生命線の基本
生命線は、手相の三大線のひとつで、親指の付け根(金星丘)のあたりから始まり、親指側に弧を描いて伸びる線です。東洋式では「地紋」とも呼ばれます。生命線は体力・生命力の強さはもちろん、家庭運や生活環境の変化を読み取ることができます。生命線が長い=寿命が長いという説がありますが、これは大きな誤解です。生命線の長さと寿命は直接関係ありません。
生命線のハリ具合で分かる性格と運勢
生命線の起点の位置によって、その人の性格や傾向が異なります。
黄色線:人差し指側の起点(充実型)
起点が人差し指の方向に近い場合、エネルギーに満ちあふれ、行動力があり、目標に向かって積極的に進むタイプです。体力も旺盛で、リーダーシップを発揮しやすいでしょう。
赤線:中間の起点(標準型)
起点が人差し指と中指の中間あたりにあるのが一般的なパターンです。バランス感覚に優れ、周囲と協調しながら穏やかに暮らすタイプです。
青線:親指側の起点(弱い型)
起点が親指よりに寄っている場合、エネルギーが弱く、体力に不安を感じやすいタイプです。内向的で、消極的な面が見られることがあります。
生命線が短い場合
生命線が短いからといって、寿命が短いわけではありません。短い生命線は、体力が弱めであったり、家庭環境に変化が生じやすかったりすることを示しています。病気になりやすい体質であったり、生活環境が不安定になりやすい傾向があるかもしれません。ただし、努力次第で十分にカバーできます。
生命線が長い場合
生命線が長いということは、生命力が強く、回復力が高いことを示しています。困難な状況に陥っても、体力と精神力で乗り越えられるタイプです。ただし、長いからといって油断は禁物。妨害線が入っていないかを確認しましょう。流年(年齢の時期)ごとの線の状態をチェックすることで、より正確な運勢を読み取ることができます。
二重生命線
二重の生命線がある場合、体力・活動力が平均以上であることを示しています。一本の線が薄くても、二本あることでその弱さをカバーしてくれます。
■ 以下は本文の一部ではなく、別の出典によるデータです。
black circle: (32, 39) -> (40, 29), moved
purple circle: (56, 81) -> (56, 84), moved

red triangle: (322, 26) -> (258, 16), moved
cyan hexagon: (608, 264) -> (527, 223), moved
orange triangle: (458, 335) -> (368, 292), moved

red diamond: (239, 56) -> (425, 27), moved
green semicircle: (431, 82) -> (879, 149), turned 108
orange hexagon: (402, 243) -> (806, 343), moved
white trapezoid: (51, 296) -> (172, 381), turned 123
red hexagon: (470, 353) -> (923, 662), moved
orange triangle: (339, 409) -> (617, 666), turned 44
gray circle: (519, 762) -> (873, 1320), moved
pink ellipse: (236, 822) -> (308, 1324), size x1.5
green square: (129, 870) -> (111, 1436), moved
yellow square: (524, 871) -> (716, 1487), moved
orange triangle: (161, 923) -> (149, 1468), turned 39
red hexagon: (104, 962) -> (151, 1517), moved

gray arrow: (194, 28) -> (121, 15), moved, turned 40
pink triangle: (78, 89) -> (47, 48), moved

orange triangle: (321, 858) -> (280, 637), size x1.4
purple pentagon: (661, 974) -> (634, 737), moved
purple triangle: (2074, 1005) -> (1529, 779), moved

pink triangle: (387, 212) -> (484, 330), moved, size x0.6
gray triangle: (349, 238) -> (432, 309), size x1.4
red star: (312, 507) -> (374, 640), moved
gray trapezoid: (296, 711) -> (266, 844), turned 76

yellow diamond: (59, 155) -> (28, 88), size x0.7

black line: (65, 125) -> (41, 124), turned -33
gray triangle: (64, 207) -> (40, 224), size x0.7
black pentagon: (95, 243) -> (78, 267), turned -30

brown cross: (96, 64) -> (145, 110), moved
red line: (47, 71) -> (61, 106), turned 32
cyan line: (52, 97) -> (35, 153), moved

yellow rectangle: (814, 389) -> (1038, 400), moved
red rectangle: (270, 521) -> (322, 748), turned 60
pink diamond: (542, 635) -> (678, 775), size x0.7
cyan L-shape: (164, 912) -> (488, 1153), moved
病気やケガからの回復力も高く、頑丈な体質の持ち主と言えるでしょう。
旅行・海外線
生命線の末端が二股に分かれている場合、それは「旅行線」や「海外線」と呼ばれます。海外在住や頻繁な海外出張の可能性を示唆しています。海外で活躍するチャンスがあるでしょう。
放蕩線
生命線の末端が月丘(手首に向かう小指側の部分)に向かって伸びる線を「放蕩線」と呼びます。放浪生活や自由を求める傾向を表し、クリエイティブな志向を持つ人に多く見られます。芸術家やフリーランスの人に多いパターンです。
パートナー線
生命線に沿うように非常に薄い平行線が現れる場合、これを「パートナー線」と呼びます。パートナーが出現する時期を示しており、その線の位置によって大体いつ頃パートナーに出会うかを読み取ることができます。
生命線の凶象意
生命線に現れる凶象意にはいくつかの種類があり、その強さが異なります。
島紋(しまもん)
島のような楕円形が線に現れることで、体調不良や健康面でのトラブルを示しています。島が大きいほど影響が長期間に及ぶことを意味します。
切れ(きれ)
生命線が途中で途切れることは、病気や事故などの大きな出来事が起きる可能性を示唆しています。最も注意が必要な凶象意のひとつです。
妨害線(ぼうがいせん)
生命線を横切るように入る短い線を妨害線と呼びます。事故や精神的な痛手を受ける可能性を示しています。島や切れと比べると影響は比較的軽度です。
凶象意の強さの比較
凶象意の強さを比較すると、以下の順になります。
妨害線 < 島 < 切れ
妨害線が一番影響が軽く、切れが最も重い凶象意となります。ただし、いずれの場合も手相だけで人生が決まるわけではありません。あくまで参考程度にとどめましょう。
最後に重要なこと:生命線の長さは寿命とは一切関係ありません。短い生命線の人でも長生きする人はたくさんいます。手相はあくまで傾向を知るツールとして活用しましょう。